How do you "force" an AND operator on all the words?
Hi, see https://github.com/J535D165/pyalex#logical-expressions.
In [1]: from pyalex import Works
In [2]: Works().search(["java", "JVM", "compiler"]).count()
Out[2]: 6904
In [3]: Works().search(["java JVM compiler"]).count()
Out[3]: 6904
I think, by default, the AND logical is used. However, maybe the words are found in other fields (search searchers multiple fields afaik)? search_filter
is more specific.
Sorry for the delay, lost the notification.
What I meant was mostly the sentence. Like "Java JVM" ends in searching Java
and JVM
separately over the literature. Perhaps one reference mentions Java
in the title and JVM
in the abstract.
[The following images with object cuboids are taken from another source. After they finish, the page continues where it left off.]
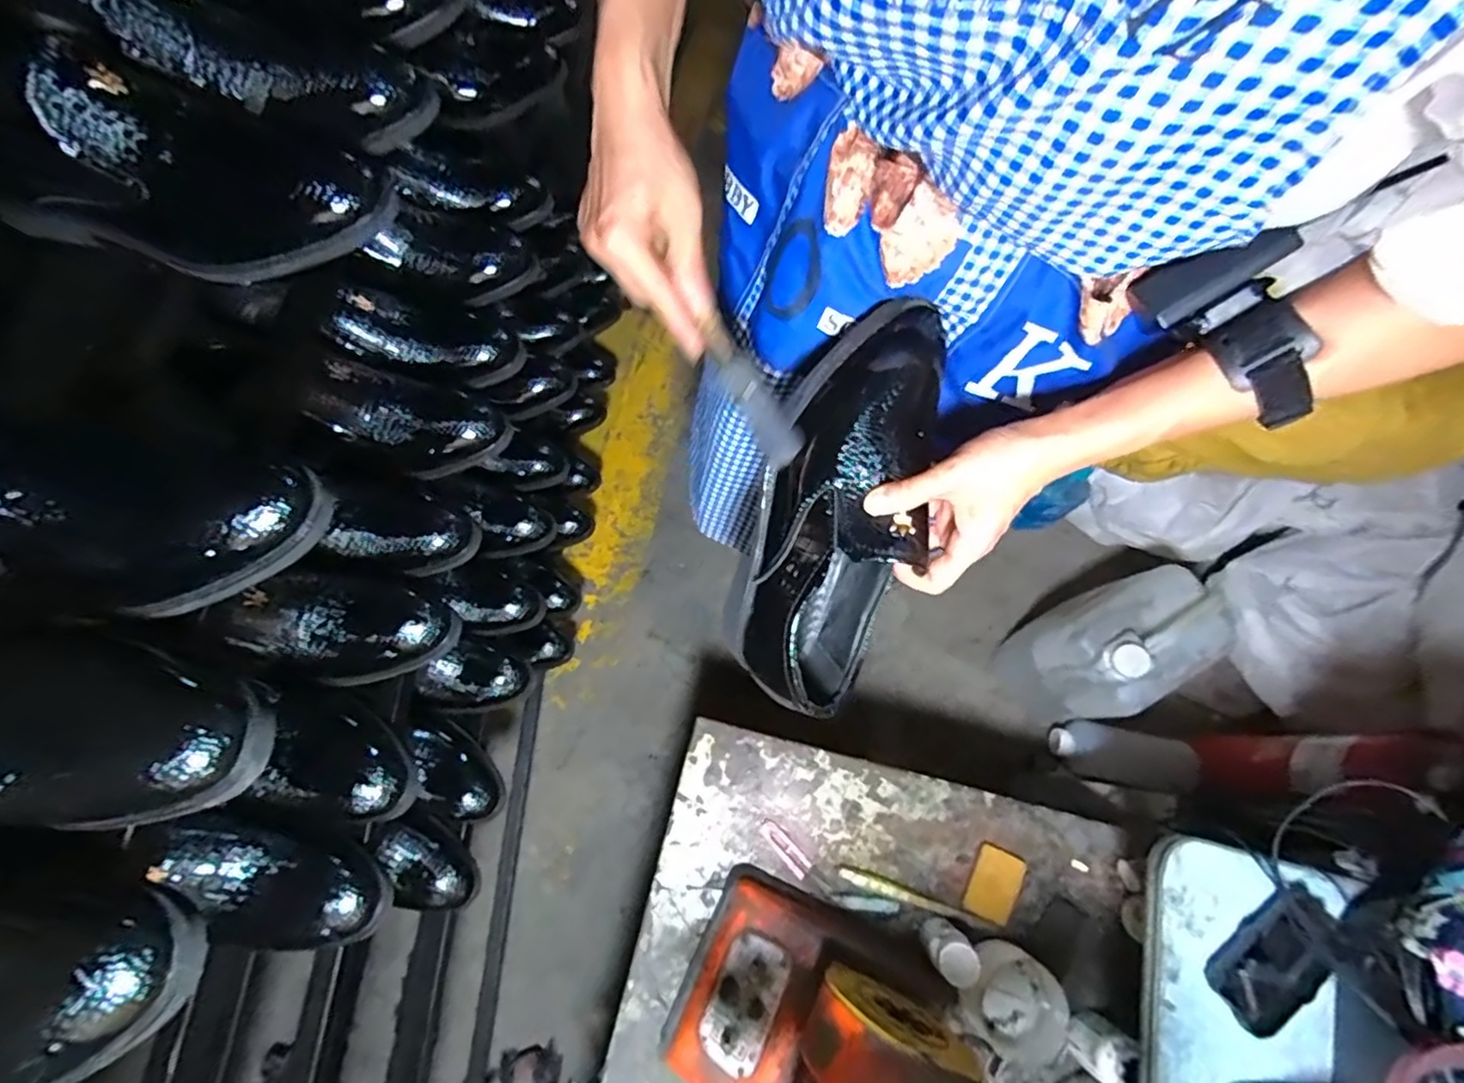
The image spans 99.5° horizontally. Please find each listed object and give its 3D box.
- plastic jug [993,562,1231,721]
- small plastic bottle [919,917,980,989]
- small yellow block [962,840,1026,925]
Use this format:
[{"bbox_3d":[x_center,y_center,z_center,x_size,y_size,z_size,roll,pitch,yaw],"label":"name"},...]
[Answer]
[{"bbox_3d":[0.597,0.177,1.009,0.235,0.339,0.166,-26,74,-9],"label":"plastic jug"},{"bbox_3d":[0.221,0.420,0.636,0.039,0.082,0.037,0,72,-1],"label":"small plastic bottle"},{"bbox_3d":[0.290,0.379,0.687,0.047,0.019,0.073,31,74,9],"label":"small yellow block"}]

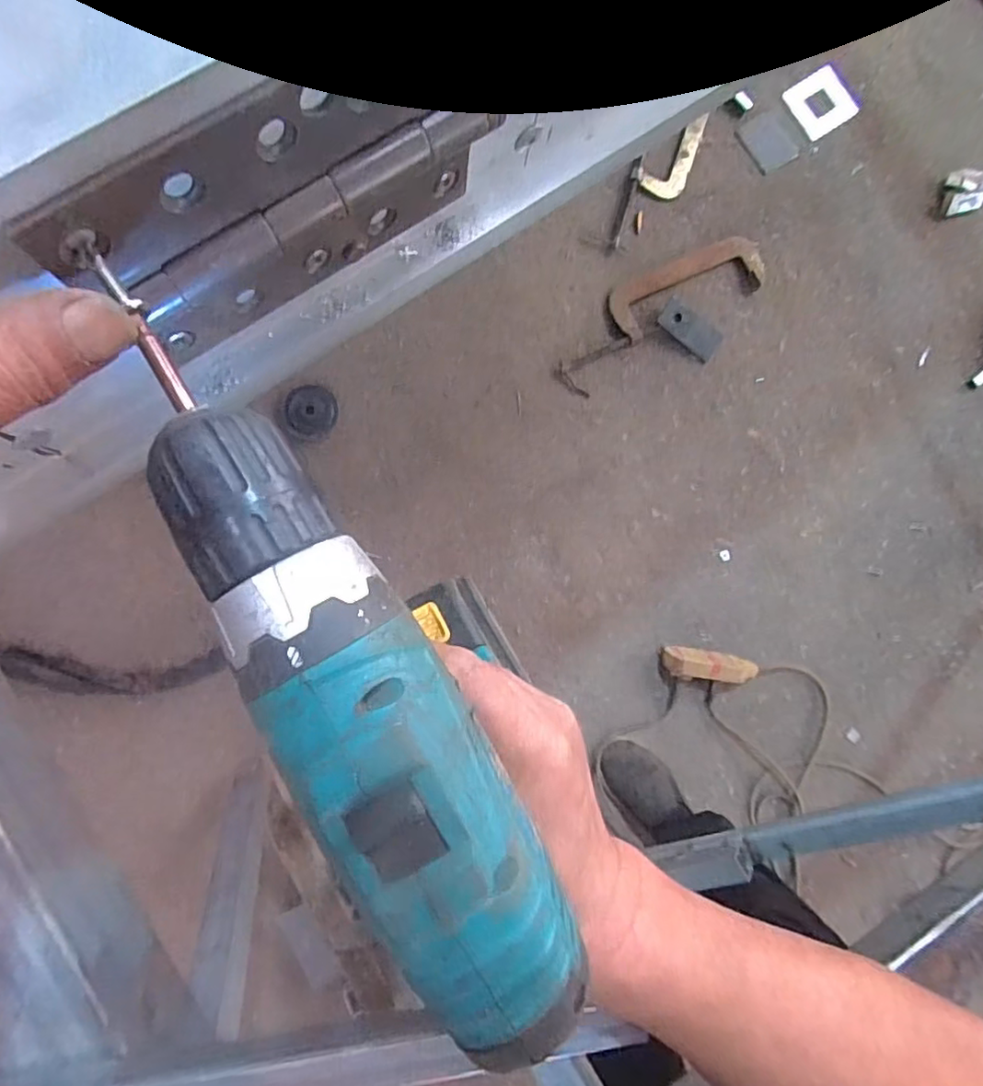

But what I am searching is the phrase Java JVM
strict.
Basically performing a search like:
https://scholar.google.com/scholar?hl=sv&as_sdt=0%2C5&q=%22java+JVM%22&btnG=
@J535D165 any update on this?
I can't find the answer in the OpenAlex docs, but I gave it a try myself:
In [1]: from pyalex import Works
In [2]: Works().search(["java JVM"]).count()
Out[2]: 13958
In [3]: Works().search(["java", "JVM"]).count()
Out[3]: 13958
In [4]: Works().search("java+JVM").count()
Out[4]: 13958
In [5]: Works().search("java AND JVM").count()
Out[5]: 13958
In [6]: Works().search("\"java JVM\"").count()
Out[6]: 393
In [9]: Works().search_filter(display_name="java JVM").count()
Out[9]: 63
In [10]: Works().search_filter(abstract="java JVM").count()
Out[10]: 1769
In [11]: Works().search_filter(display_name="\"java JVM\"").count()
Out[11]: 7
In [12]: Works().search_filter(abstract="\"java JVM\"").count()
Out[12]: 22
In [13]: Works().search_filter(fulltext="\"java JVM\"").count()
Out[13]: 374
We can add this abstraction to pyalex:
Works().search_filter(abstract="java JVM", strict=True).count()
and
Works().search("java JVM", strict=True).count()
Let me know what you think!
Thank you @J535D165 ! The strict boolean would simplify much of it, but the examples you gave are great!
You can close this issue for the moment.